The life cycle of any agency begins in good faith. We need someone to protect or manage something, or we need to protect ourselves from ourselves. Then somehow the inevitable complication arises that needs special attention, so a committee is formed to look into it. Soon this committee is found to be essential in dealing with this continuing problem. Before you know it, the committee becomes an agency of its own, complete with paperwork and fees. This new agency spawns another committee and on its goes. Sooner than anyone thought possible, we get what we have now, the Golden Age of Agencies.

If a project is difficult on a small scale, like remodeling, imagine how potentially difficult a big project could be. I haven't brought up the great love affair all agencies have for the ever-popular "study." Before any project can even be talked about, it has to be studied first. This is of course a sound way to approach any project, but sadly the study is as far as the project ever gets. The study is handsomely funded but the project itself dies from neglect. Ten years later another similar project is proposed and guess what has to happen first? Another study!

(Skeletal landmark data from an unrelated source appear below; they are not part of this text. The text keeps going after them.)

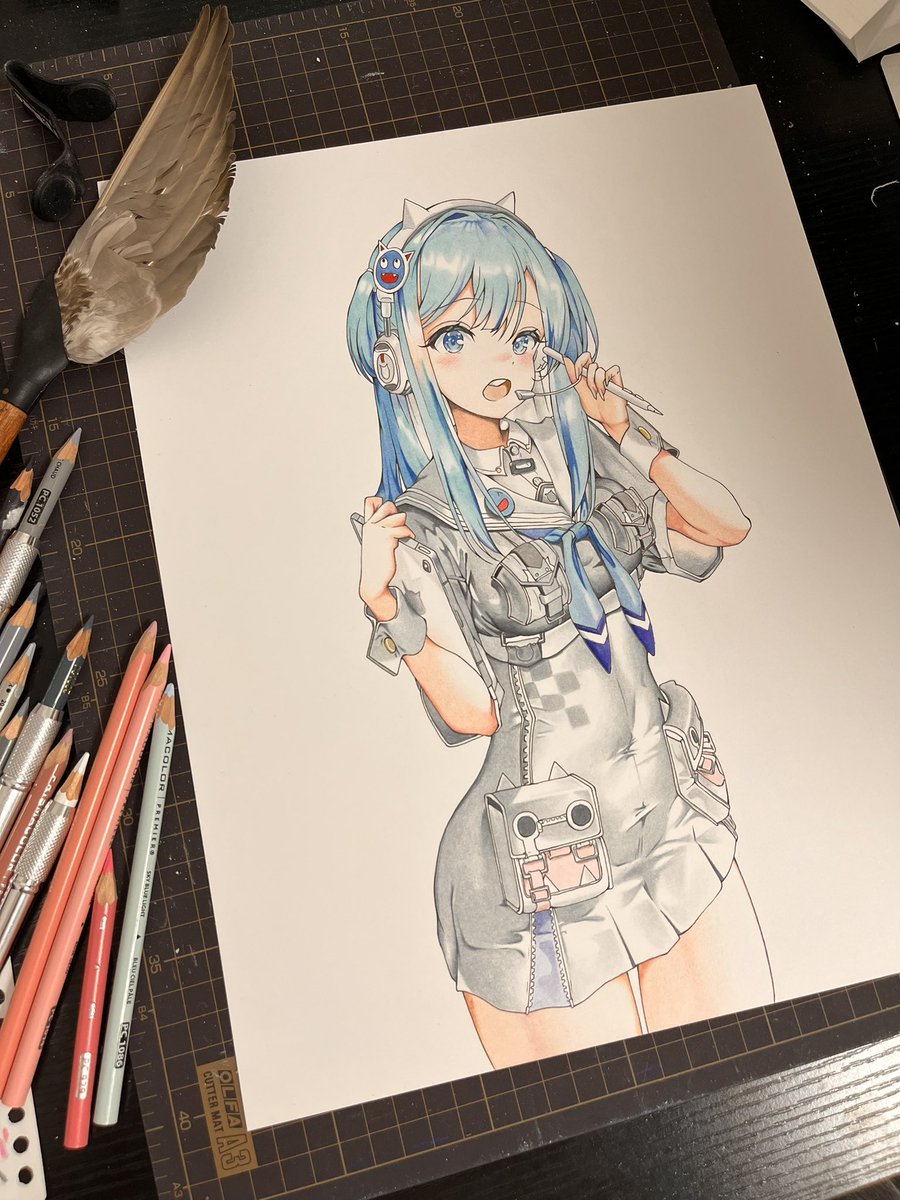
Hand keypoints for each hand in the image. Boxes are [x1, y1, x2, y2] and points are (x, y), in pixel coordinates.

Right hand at [359, 497, 414, 620]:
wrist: (373, 580)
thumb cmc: (375, 563)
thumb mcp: (373, 542)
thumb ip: (380, 530)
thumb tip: (394, 519)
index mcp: (367, 525)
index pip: (370, 502)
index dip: (382, 502)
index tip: (389, 510)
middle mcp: (371, 526)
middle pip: (388, 505)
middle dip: (396, 512)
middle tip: (398, 525)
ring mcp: (379, 532)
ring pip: (398, 515)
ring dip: (404, 524)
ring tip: (403, 534)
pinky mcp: (387, 539)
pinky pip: (403, 529)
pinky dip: (408, 534)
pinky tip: (407, 539)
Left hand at [564, 353, 628, 443]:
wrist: (609, 421)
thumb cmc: (597, 409)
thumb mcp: (581, 394)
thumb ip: (575, 379)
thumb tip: (567, 364)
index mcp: (587, 378)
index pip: (582, 361)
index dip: (577, 363)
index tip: (574, 371)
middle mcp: (596, 375)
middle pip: (589, 360)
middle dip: (586, 377)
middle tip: (587, 388)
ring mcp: (606, 376)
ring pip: (598, 369)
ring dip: (596, 385)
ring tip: (598, 395)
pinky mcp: (616, 378)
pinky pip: (610, 371)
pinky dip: (606, 382)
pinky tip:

The Bolinas Lagoon restoration project is a perfect case in point. A dozen agencies, all having their own special study requirements. Studies that have gone on for 30 years, and now the study to end all studies that will only cost $2.5 million dollars of your money.

How did all this happen: Is there any way to stop it, or even slow it down? Who could we write to voice our opposition? There must be some agency that can deal with a problem like this. I'll bet we could, if nothing else, at least generate enough interest in the problem to study it, and make some more recommendations.

How does an agency, like the Coastal Commission that was created to protect our coastline, justify charging a community college money to repair a dock, especially a dock that was standing before they were even a dream in a conservationist's mind? And how does the County of Marin get to charge the College of Marin $1,100 to repair what was ours to begin with? Our public agencies are becoming revenue-grabbing businesses, and there must be some way to slow them down.